The Green and White Garners Gold
In addition to winning a 2016 CASE Circle of Excellence Platinum Award for best practices in communications and marketing for its "Who Will? Spartans Will" brand marketing campaign, Michigan State University's Communications and Brand Strategy unit scored gold awards in four other categories:
- Individual Subwebsite: The "Spartans Will" website features dozens of optimized, clickable tiles that showcase the brand in short, shareable bites and flip to tell stories about the university's people, programs, research, and contributions to the community and society. The introductory video focuses on the tenacity of Spartans as they make the world a better place.
- General Information Videos (Short): MSU: 2015 Year in Review compiled the year's achievements and top social media posts—along with people's reactions to them. The video mixes sports highlights with academic accomplishments and adds user-generated photos shared on the campus's Spartan Selfie app.
- President's Reports and Annual Reports (Digital): "Uncommon Will" opens with a video featuring a spoken-word performance by a Fulbright Scholar alumnus who founded the campus's slam poetry team. The website shares DNA with the "Spartans Will" brand website, including its scrollable display of clickable tiles that highlight Spartans and the work they do. The yearly reports are created in-house and released each March, says Heather Swain, vice president for communications and brand strategy. She refers to them as "audacious" marketing projects that highlight MSU's brand essence and build alumni pride and affinity.
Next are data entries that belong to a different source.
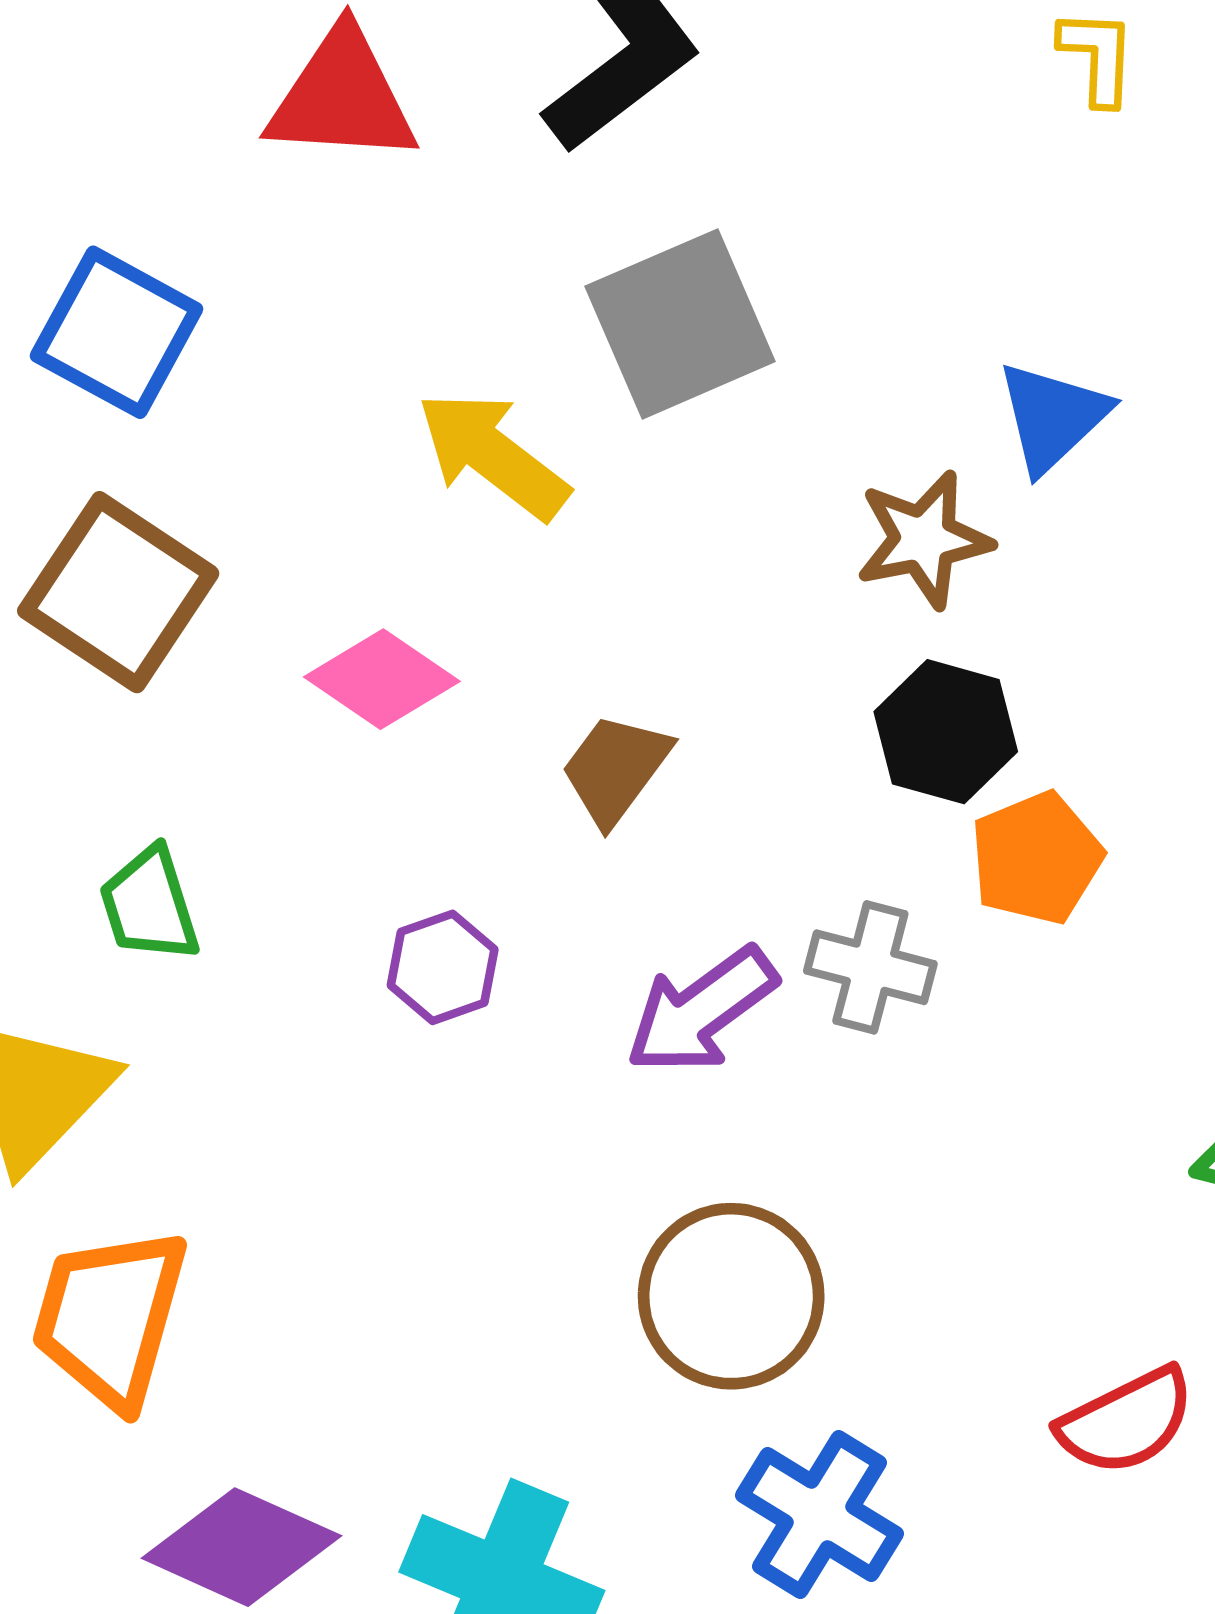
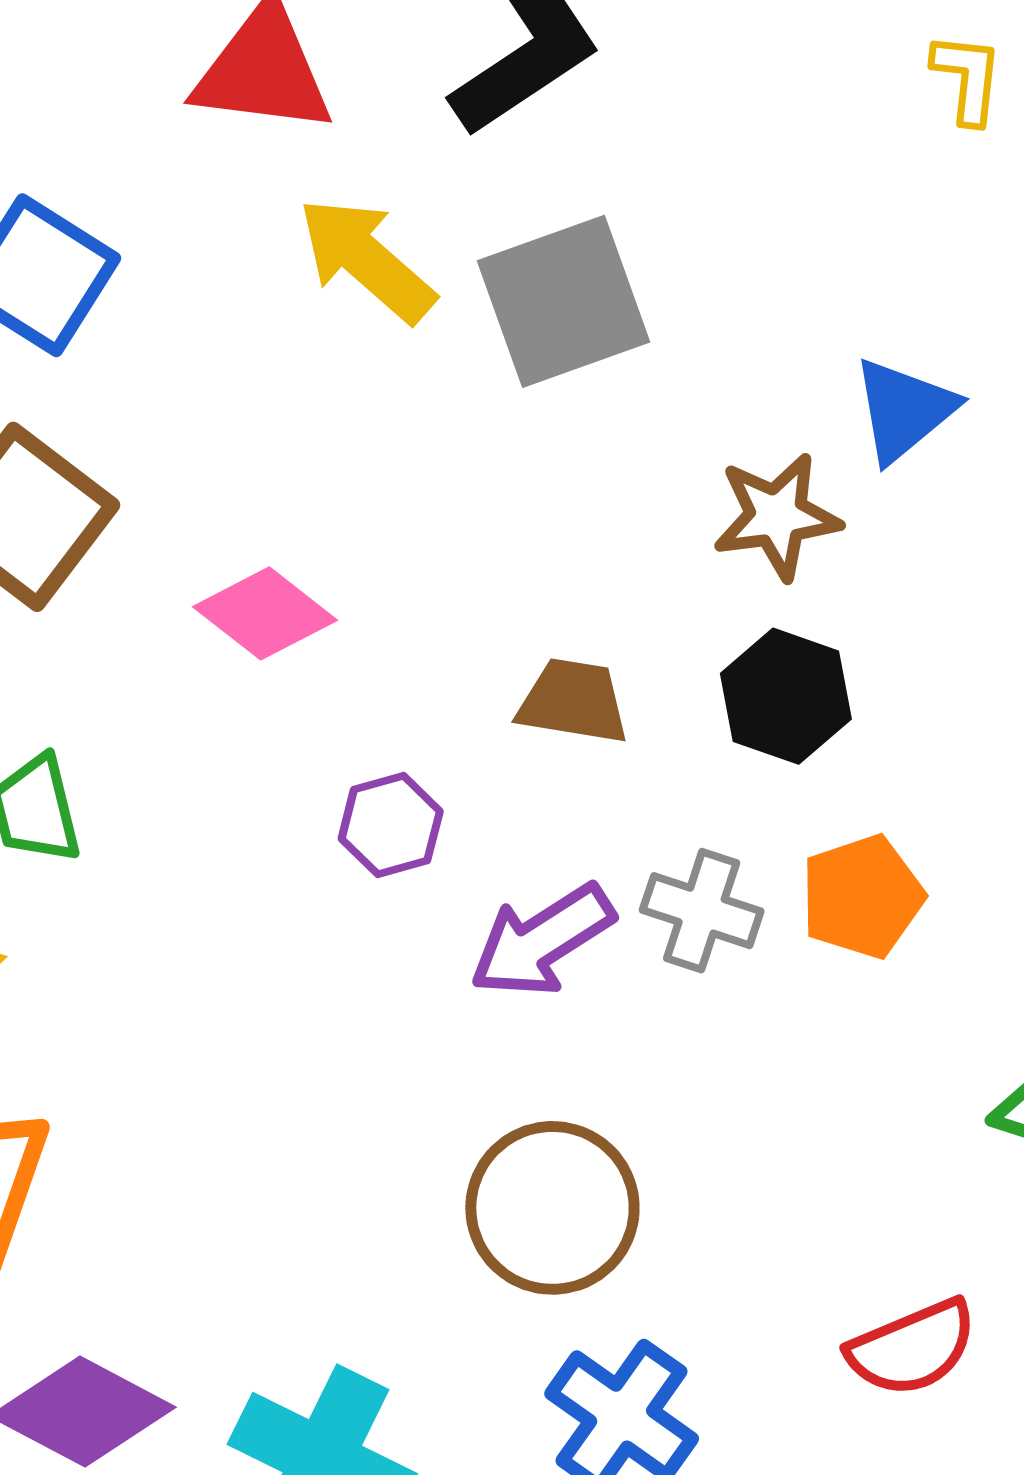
yellow arrow: (493, 455) -> (366, 260), moved
brown trapezoid: (616, 769) -> (573, 701), moved, turned 59
orange pentagon: (1036, 858) -> (862, 897), moved
purple hexagon: (443, 967) -> (391, 825), moved

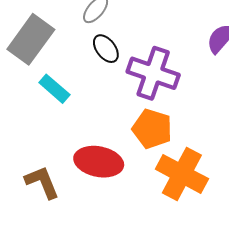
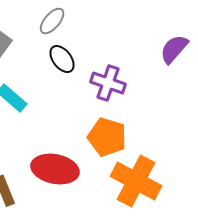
purple cross: (153, 73) -> (108, 83), size x0.7

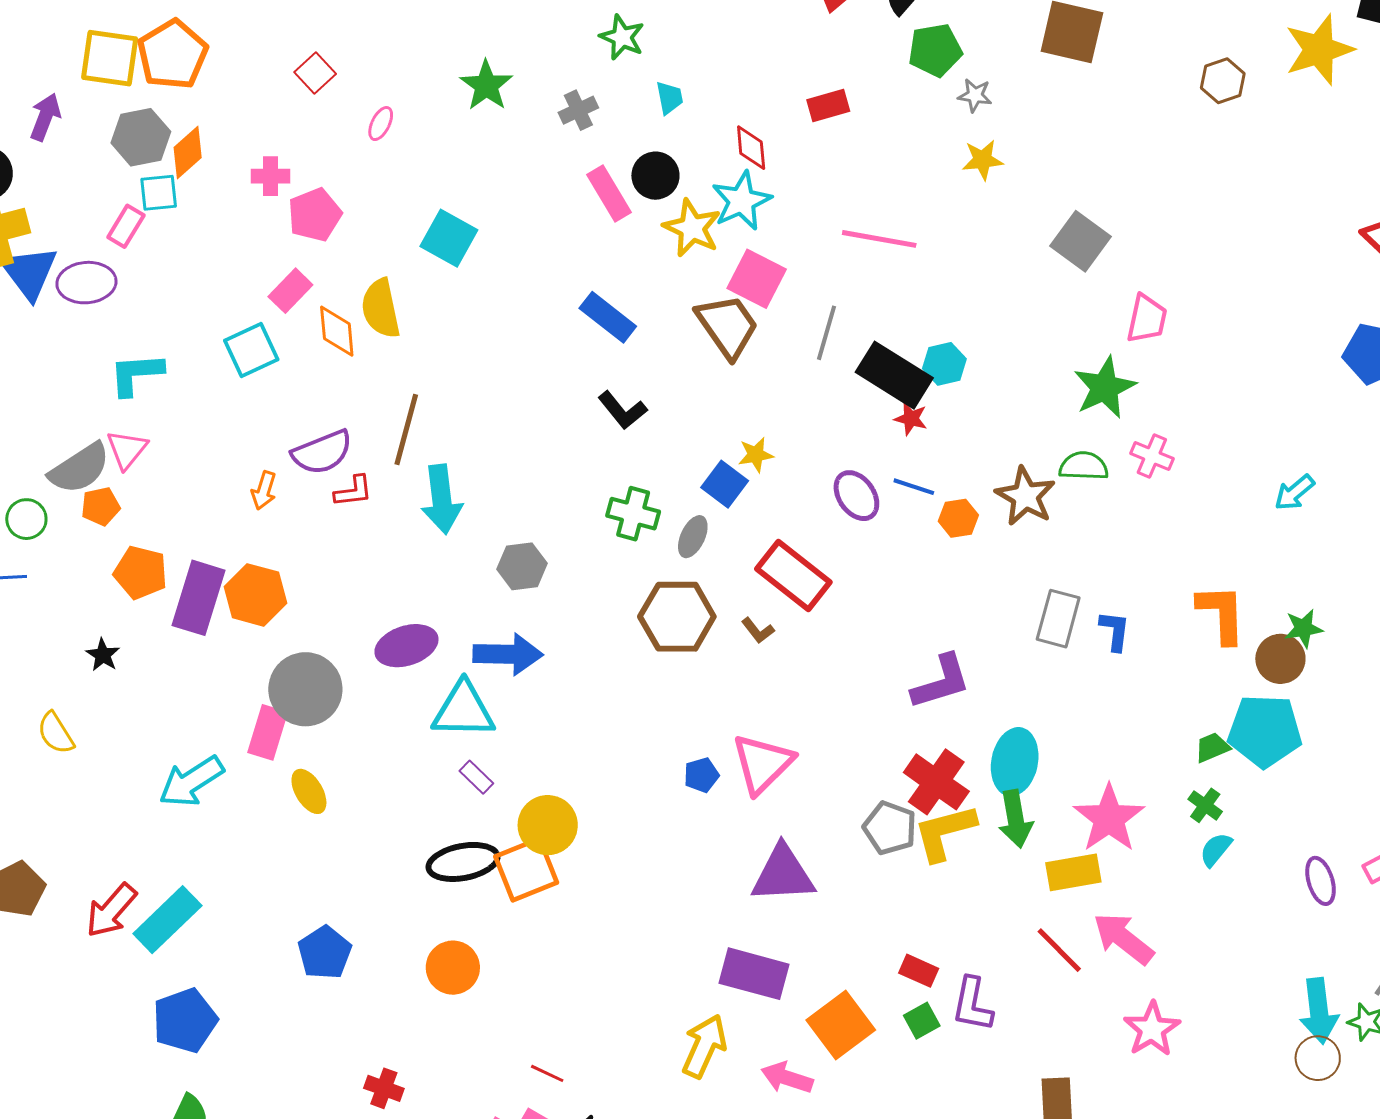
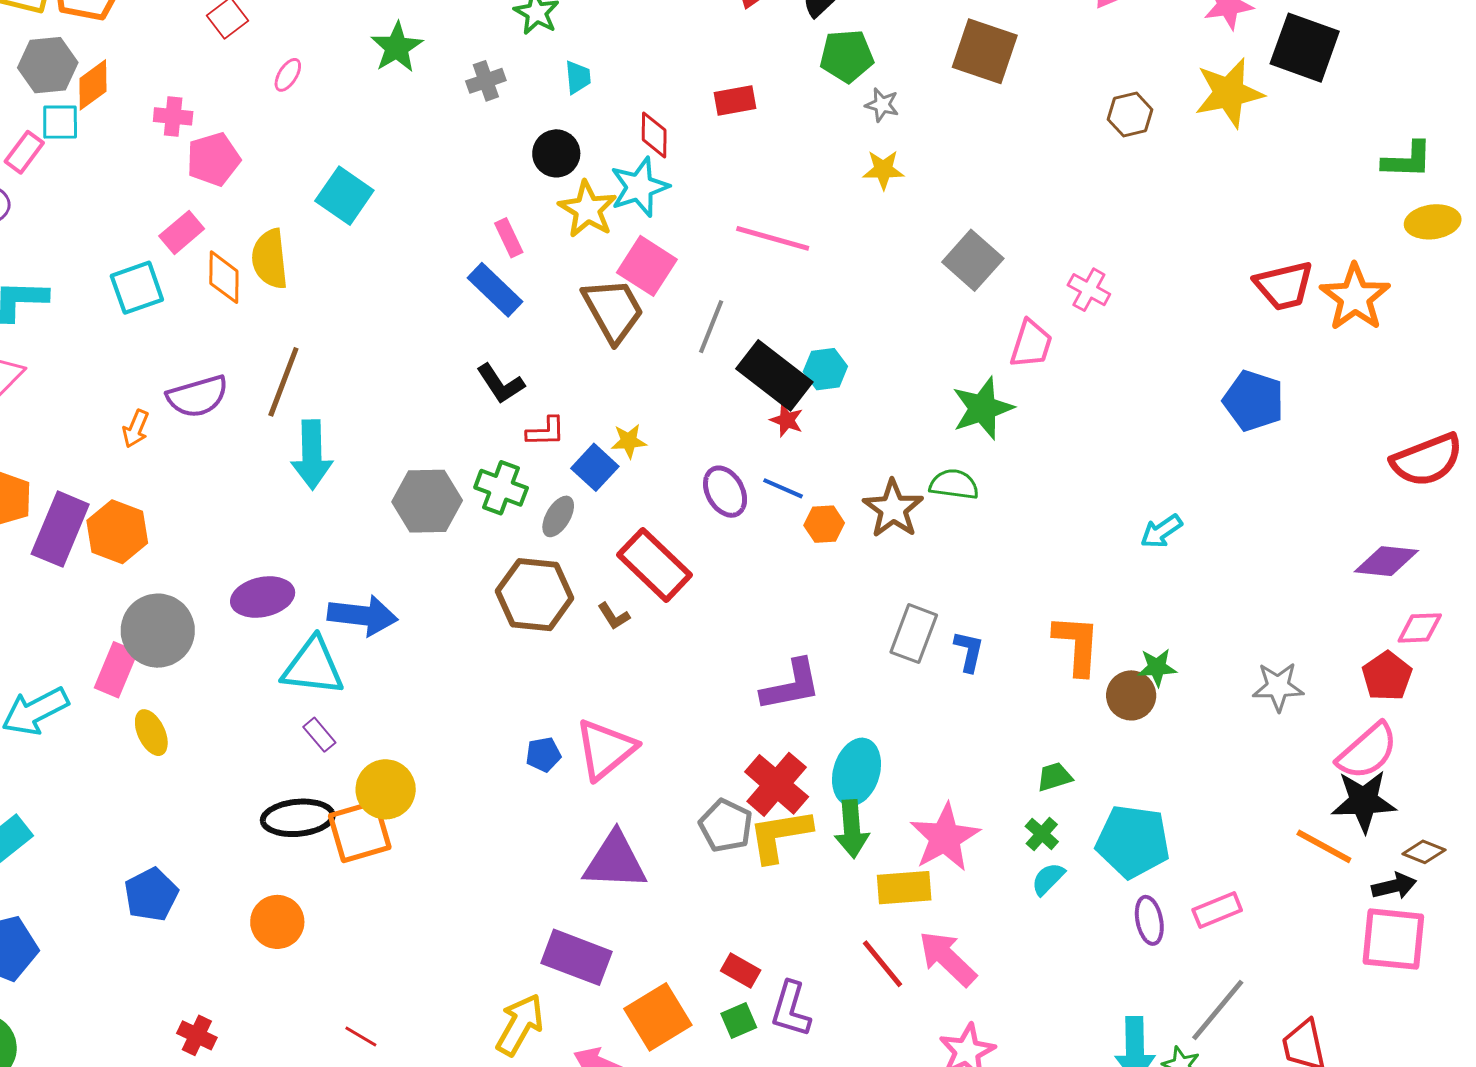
pink rectangle: (609, 193) -> (509, 238), moved, size x0.7
pink cross: (1152, 456) -> (1089, 290), moved
red L-shape: (353, 491) -> (546, 432), moved
gray hexagon: (522, 566) -> (427, 501), moved, size x1.4
cyan pentagon: (1265, 731) -> (1133, 841), moved

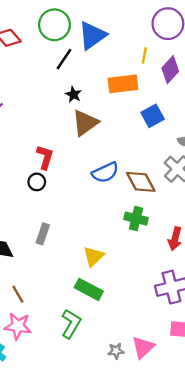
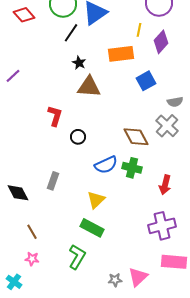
brown triangle: (85, 123) -> (89, 87), turned 40
blue semicircle: (105, 172) -> (106, 165), moved
black circle: (37, 182) -> (78, 137), moved
pink star: (18, 326) -> (32, 259), size x0.6

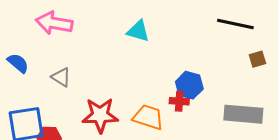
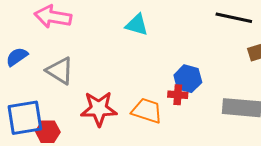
blue semicircle: (18, 63) -> (17, 57), turned -75
gray triangle: (61, 77) -> (60, 71), size x1.4

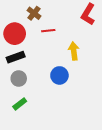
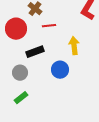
black rectangle: (16, 57) -> (35, 52), moved

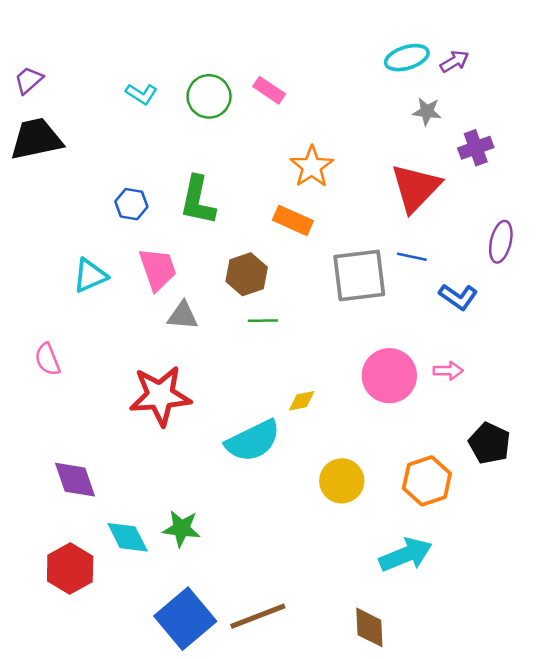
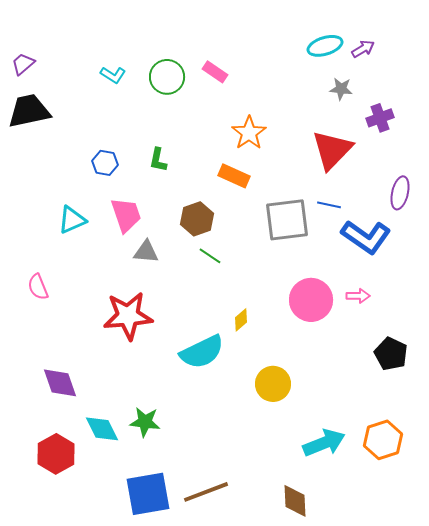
green L-shape: (198, 200) -> (158, 160), size x0.6
blue L-shape: (458, 297) -> (366, 237), size x1.6
green line: (263, 321) -> (210, 256), turned 35
yellow diamond: (302, 401) -> (241, 320), turned -30
orange hexagon: (427, 481) -> (383, 440), moved
blue square: (185, 619) -> (148, 494), turned 30

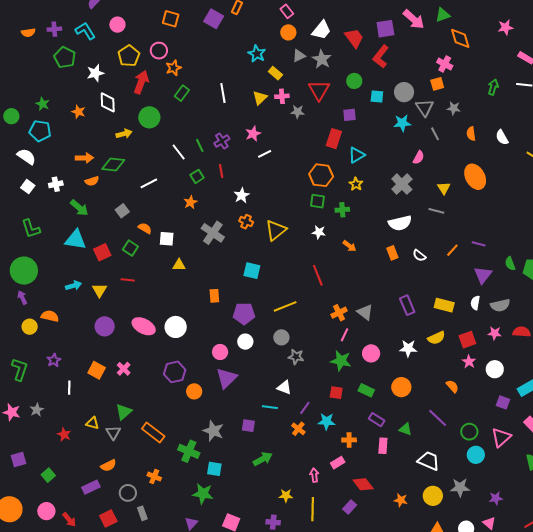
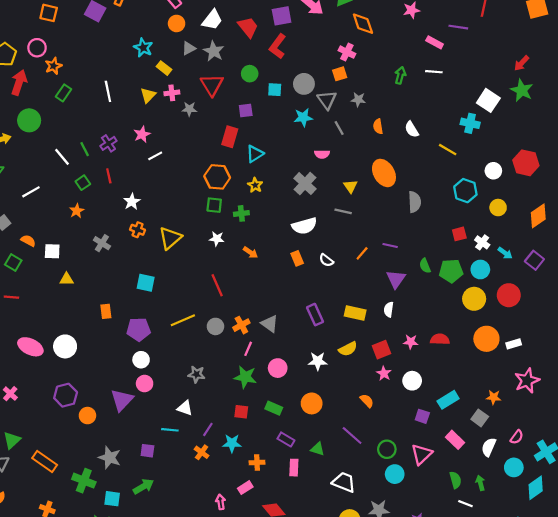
pink semicircle: (419, 157) -> (322, 154), turned 64
gray cross: (213, 233) -> (102, 243), size x0.7
gray semicircle: (500, 305) -> (415, 202), moved, turned -78
gray circle: (281, 337) -> (215, 326), moved
pink circle: (220, 352) -> (145, 384), moved
green arrow: (263, 459) -> (143, 486), moved

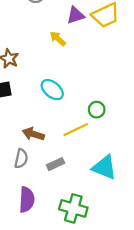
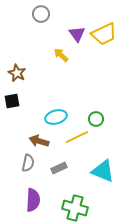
purple triangle: (76, 15) -> (77, 34), turned -48
cyan ellipse: (52, 90) -> (56, 117), moved, turned -55

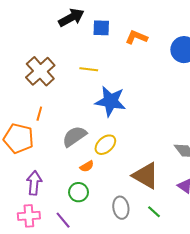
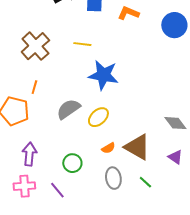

- Public Relations and Community Relations Projects: In 2015, MSU celebrated the 100th anniversary of the university's fight song by creating the first Spartan virtual choir. Alumni, faculty, staff, students, and fans were encouraged to submit video clips of themselves singing "Victory for MSU." Social media posts fueled excitement for the project and drove viewers to a website where they could learn how to participate. The final product is a video collage composed of submissions from hundreds of superfans, including several adorable children, channeling the Spartan spirit. (Many even vocalized the instrumental section of the song.) The creation has earned nearly 70,000 YouTube views to date.